→ Quoted text
○ ○ ○ ○

Consumer plasma displays (PDPs) became commercially significant in the early 2000s as large-format flat-panel televisions. Pioneer’s Kuro plasma panels (2008) are still cited by display professionals as the finest black levels and color accuracy achievable in consumer displays. Plasma technology was ultimately defeated by LCD’s lower power consumption, thinner profiles, and manufacturing cost advantages, with the last plasma displays manufactured around 2014.

LCD: Liquid Crystals and Backlights

Liquid crystal displays use materials whose optical properties change under electrical stimulation. Liquid crystals can be aligned by an electric field to either transmit or block polarized light. A twisted nematic (TN) LCD — the foundational technology for modern flat-panel displays — passes backlight through a liquid crystal layer that rotates polarized light by 90 degrees in its natural state (passing it through an output polarizer) and untwists under voltage (blocking the light). Individual pixels are addressed by thin-film transistors (TFTs) in an active matrix arrangement.

LCD technology was first demonstrated in the late 1960s. RCA’s George Heilmeier demonstrated the first working LCD devices in 1968. James Fergason developed the twisted nematic cell in 1971. Sharp commercialized LCD for calculators and digital watches through the 1970s. The first LCD computer monitors appeared in the early 1990s as portable computer displays; desktop LCD monitors became cost-competitive with CRTs in the early 2000s.

IPS (In-Plane Switching) panels, developed by Hitachi in 1996, improved viewing angles and color accuracy at the cost of response time. VA (Vertical Alignment) panels offered better contrast ratios. TN panels offered the fastest pixel response times. The three LCD sub-types have competed for different use cases since the 1990s: TN for gaming (response time), IPS for professional color work and general use, VA for home theater.

○ ○ ○ ○

→ Instruction A
Decide whether each statement agrees with the passage on display technologies, and back each yes or no with the deciding words quoted from it: (i) Hitachi developed IPS panels in 1996. (ii) The last plasma displays were manufactured around 2010. (iii) VA panels offered the fastest pixel response times.
The passage on display technologies and the records are unrelated material.

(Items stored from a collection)

○ ○ ○ ○

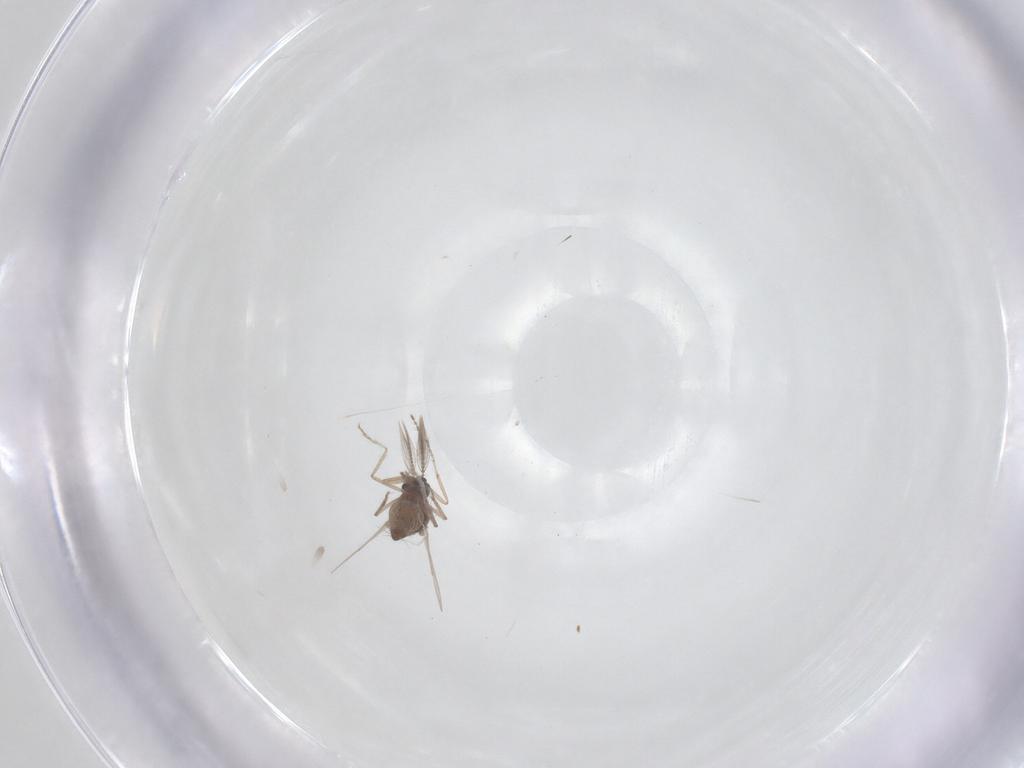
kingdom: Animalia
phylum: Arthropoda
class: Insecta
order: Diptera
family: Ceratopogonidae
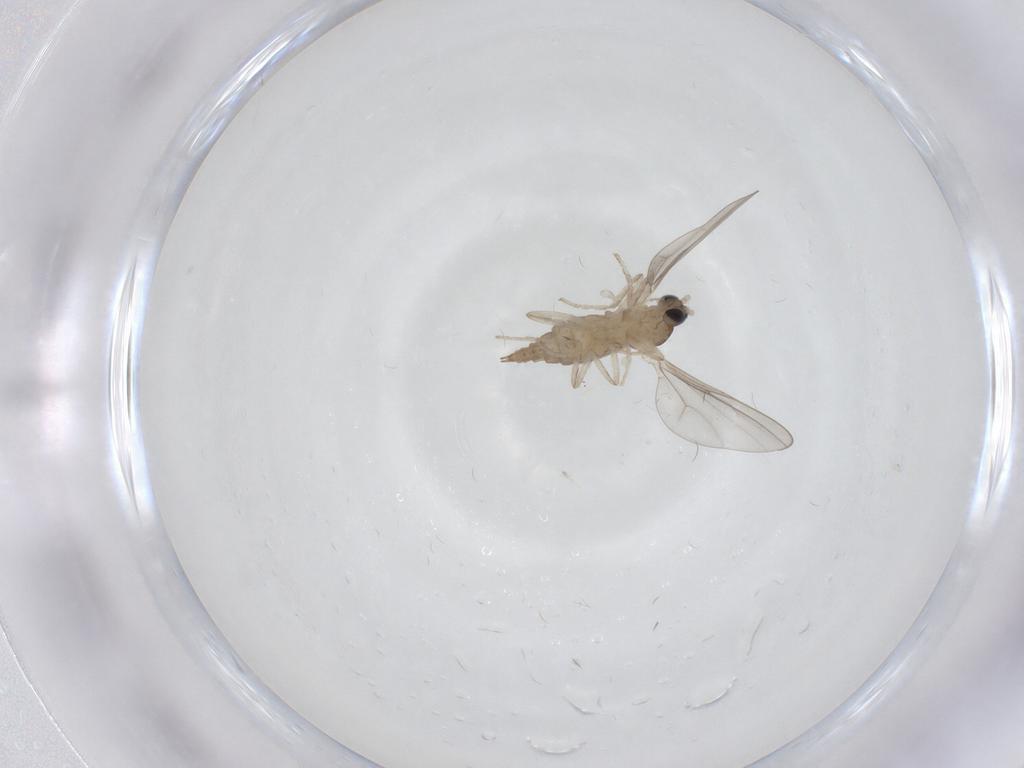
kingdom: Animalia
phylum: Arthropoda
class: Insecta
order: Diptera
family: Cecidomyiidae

○ ○ ○ ○

→ Instruction B
Reproduce every classification line of the two stored records word for word, from kingdom through family, and leave the pictures out.

→ Task result A
(i) Yes: "IPS (In-Plane Switching) panels, developed by Hitachi in 1996"
(ii) No: "with the last plasma displays manufactured around 2014"
(iii) No: "TN panels offered the fastest pixel response times."

→ Task result B
kingdom: Animalia
phylum: Arthropoda
class: Insecta
order: Diptera
family: Ceratopogonidae
kingdom: Animalia
phylum: Arthropoda
class: Insecta
order: Diptera
family: Cecidomyiidae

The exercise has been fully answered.